If you're covered by a medical insurance policy, an insurance company pays some or all of your bills when you receive medical care. People get coverage through plans offered by their employers, through government programs such as Medicare, or through individual policies purchased directly from insurers. Under a typical policy, you pay regular premiums to the insurer to maintain your coverage. When you need medical care, you file a claim with the insurer, which then either pays your health care provider directly or reimburses you for money you've spent. Depending on your policy, you might have to pay a certain amount out of your own pocket each time you receive care; your share is called a co-pay. And you might have to pay up to a certain amount of your medical bills before your policy begins paying your claims for the rest of the year; this is called a deductible.

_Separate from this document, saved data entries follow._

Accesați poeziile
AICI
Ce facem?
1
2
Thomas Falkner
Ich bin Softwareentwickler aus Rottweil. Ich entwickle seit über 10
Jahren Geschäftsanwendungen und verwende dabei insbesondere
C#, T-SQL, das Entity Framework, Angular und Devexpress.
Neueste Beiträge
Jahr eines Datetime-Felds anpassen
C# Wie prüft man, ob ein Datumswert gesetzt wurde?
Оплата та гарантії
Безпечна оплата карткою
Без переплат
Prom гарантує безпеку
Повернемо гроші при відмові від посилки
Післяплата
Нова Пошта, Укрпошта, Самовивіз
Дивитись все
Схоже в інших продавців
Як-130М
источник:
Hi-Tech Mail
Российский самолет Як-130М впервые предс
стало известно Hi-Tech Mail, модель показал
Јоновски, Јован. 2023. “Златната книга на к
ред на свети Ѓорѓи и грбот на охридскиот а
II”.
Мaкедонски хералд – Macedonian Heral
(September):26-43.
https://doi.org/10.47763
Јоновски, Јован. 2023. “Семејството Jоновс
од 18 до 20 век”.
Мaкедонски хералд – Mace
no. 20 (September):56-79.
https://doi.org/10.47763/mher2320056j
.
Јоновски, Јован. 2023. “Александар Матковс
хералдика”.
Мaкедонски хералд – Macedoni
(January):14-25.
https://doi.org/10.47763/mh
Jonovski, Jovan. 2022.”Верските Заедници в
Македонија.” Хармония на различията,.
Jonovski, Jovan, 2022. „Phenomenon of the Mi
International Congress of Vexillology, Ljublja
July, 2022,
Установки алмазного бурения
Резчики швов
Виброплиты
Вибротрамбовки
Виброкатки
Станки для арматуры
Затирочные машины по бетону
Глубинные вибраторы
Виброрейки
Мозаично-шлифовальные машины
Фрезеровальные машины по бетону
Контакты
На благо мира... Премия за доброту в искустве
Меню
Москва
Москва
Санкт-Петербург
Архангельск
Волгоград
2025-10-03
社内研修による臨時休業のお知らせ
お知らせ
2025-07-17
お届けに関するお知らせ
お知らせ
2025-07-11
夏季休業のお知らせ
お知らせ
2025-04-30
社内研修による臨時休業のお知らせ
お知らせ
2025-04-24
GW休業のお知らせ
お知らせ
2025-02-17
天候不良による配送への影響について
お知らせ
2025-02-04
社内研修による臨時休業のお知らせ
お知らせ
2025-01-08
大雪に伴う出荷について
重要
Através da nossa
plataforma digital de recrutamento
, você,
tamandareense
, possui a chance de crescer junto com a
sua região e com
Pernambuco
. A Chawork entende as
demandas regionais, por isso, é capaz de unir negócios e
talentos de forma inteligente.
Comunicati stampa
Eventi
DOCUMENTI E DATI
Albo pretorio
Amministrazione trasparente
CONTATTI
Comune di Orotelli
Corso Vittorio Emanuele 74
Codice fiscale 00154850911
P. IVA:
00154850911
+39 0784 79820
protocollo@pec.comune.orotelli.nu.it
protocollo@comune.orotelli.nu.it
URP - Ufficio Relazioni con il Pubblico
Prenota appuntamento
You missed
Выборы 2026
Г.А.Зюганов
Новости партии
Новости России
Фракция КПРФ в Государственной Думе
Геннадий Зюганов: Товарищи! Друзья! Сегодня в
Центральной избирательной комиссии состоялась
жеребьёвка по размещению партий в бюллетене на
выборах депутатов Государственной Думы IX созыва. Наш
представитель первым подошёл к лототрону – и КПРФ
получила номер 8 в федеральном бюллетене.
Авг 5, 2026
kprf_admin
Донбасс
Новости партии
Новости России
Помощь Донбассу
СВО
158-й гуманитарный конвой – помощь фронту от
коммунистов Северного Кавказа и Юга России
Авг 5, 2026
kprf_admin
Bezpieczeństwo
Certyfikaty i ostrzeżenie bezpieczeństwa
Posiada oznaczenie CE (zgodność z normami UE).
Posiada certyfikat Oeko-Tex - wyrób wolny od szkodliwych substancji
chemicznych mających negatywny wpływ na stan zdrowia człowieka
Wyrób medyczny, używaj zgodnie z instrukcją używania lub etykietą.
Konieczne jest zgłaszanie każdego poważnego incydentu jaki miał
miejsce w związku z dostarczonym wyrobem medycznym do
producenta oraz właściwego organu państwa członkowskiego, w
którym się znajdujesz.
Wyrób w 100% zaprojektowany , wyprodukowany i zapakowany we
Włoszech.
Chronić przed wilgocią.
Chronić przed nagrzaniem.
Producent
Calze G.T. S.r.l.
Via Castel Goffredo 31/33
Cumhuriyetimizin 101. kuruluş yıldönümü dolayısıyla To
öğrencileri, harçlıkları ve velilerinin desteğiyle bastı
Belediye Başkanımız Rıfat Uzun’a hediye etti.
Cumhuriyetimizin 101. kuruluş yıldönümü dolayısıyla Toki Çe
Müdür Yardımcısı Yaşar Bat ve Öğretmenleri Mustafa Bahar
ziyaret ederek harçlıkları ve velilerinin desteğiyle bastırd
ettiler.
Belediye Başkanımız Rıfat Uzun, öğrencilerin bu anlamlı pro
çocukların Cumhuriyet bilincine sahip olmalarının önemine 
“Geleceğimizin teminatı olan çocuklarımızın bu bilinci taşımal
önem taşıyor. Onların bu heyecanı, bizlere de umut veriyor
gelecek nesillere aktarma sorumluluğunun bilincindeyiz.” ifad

Medical insurance, like all insurance, is based on the idea of "pooled risk." If you got really sick, the premiums you're paying probably wouldn't be nearly enough to cover the costs of your medical care. But there are a lot of people paying premiums into the system -- including people who aren't sick. Their premiums will help cover your costs, just as the premiums you pay when you're healthy help pay for treatment for those who need it.
Medical Savings Account
A medical savings account is a special account in which you can save up your own money for health care expenses. Typically, the money isn't subject to income taxes when you deposit in the account or when you take it out, as long as you use it to pay health care expenses. People can set up medical savings accounts themselves. Some employers also offer them, and some even match employees' contributions up to a certain point.
Health Savings Accounts
In the United States, a medical savings account is more commonly referred to as a "health savings account" or HSA, because that's what the tax code calls them. Under U.S. law, you can open an HSA only if you participate in a medical insurance plan that requires you to pay a significant amount out of pocket. As of 2013, for example, a single person could open an HSA if her insurance deductible was at least $1,250; for families, the amount was $2,500. This is because HSAs are intended to supplement medical insurance, not to substitute for it.
HSA vs. FSA
Health savings accounts shouldn't be confused with "flexible spending accounts." So-called flex accounts are similar to HSAs in that the money you contribute is tax-free as long as you use it to pay health care bills. But money in a flex account can be spent on copays and deductibles, in addition to things insurance might not cover, such as eyeglasses or cosmetic surgery. However, the balance of an HSA carries over from one year to the next. Money in a flex account must be spent by the end of the year, or you lose the unused balance.